───── Information provided ─────

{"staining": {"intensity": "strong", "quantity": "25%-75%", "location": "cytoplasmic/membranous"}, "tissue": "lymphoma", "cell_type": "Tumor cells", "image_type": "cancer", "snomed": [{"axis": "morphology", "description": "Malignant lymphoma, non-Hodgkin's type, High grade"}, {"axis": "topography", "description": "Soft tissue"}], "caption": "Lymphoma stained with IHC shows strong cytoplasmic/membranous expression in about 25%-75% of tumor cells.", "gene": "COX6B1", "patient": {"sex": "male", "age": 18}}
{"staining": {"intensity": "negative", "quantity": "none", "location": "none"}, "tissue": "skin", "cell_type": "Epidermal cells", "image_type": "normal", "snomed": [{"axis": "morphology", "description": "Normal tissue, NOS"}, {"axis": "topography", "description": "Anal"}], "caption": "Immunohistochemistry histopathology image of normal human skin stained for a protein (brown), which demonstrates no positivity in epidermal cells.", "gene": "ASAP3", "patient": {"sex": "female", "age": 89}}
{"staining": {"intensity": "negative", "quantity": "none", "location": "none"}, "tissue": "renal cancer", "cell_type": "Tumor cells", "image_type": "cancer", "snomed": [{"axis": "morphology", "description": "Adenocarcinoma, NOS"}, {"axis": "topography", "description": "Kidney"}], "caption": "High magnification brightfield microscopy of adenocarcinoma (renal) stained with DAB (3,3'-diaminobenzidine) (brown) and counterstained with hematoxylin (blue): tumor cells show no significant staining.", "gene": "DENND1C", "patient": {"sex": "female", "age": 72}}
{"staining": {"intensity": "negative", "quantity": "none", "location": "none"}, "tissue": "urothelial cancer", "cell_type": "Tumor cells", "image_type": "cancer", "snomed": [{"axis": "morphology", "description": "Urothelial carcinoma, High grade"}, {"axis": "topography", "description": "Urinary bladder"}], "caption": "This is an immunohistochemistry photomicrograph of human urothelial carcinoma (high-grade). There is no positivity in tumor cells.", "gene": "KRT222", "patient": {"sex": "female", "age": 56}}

─────

Instructions for the task >> Write all of the data above again, exactly as given.

Output for this exercise >>
{"staining": {"intensity": "strong", "quantity": "25%-75%", "location": "cytoplasmic/membranous"}, "tissue": "lymphoma", "cell_type": "Tumor cells", "image_type": "cancer", "snomed": [{"axis": "morphology", "description": "Malignant lymphoma, non-Hodgkin's type, High grade"}, {"axis": "topography", "description": "Soft tissue"}], "caption": "Lymphoma stained with IHC shows strong cytoplasmic/membranous expression in about 25%-75% of tumor cells.", "gene": "COX6B1", "patient": {"sex": "male", "age": 18}}
{"staining": {"intensity": "negative", "quantity": "none", "location": "none"}, "tissue": "skin", "cell_type": "Epidermal cells", "image_type": "normal", "snomed": [{"axis": "morphology", "description": "Normal tissue, NOS"}, {"axis": "topography", "description": "Anal"}], "caption": "Immunohistochemistry histopathology image of normal human skin stained for a protein (brown), which demonstrates no positivity in epidermal cells.", "gene": "ASAP3", "patient": {"sex": "female", "age": 89}}
{"staining": {"intensity": "negative", "quantity": "none", "location": "none"}, "tissue": "renal cancer", "cell_type": "Tumor cells", "image_type": "cancer", "snomed": [{"axis": "morphology", "description": "Adenocarcinoma, NOS"}, {"axis": "topography", "description": "Kidney"}], "caption": "High magnification brightfield microscopy of adenocarcinoma (renal) stained with DAB (3,3'-diaminobenzidine) (brown) and counterstained with hematoxylin (blue): tumor cells show no significant staining.", "gene": "DENND1C", "patient": {"sex": "female", "age": 72}}
{"staining": {"intensity": "negative", "quantity": "none", "location": "none"}, "tissue": "urothelial cancer", "cell_type": "Tumor cells", "image_type": "cancer", "snomed": [{"axis": "morphology", "description": "Urothelial carcinoma, High grade"}, {"axis": "topography", "description": "Urinary bladder"}], "caption": "This is an immunohistochemistry photomicrograph of human urothelial carcinoma (high-grade). There is no positivity in tumor cells.", "gene": "KRT222", "patient": {"sex": "female", "age": 56}}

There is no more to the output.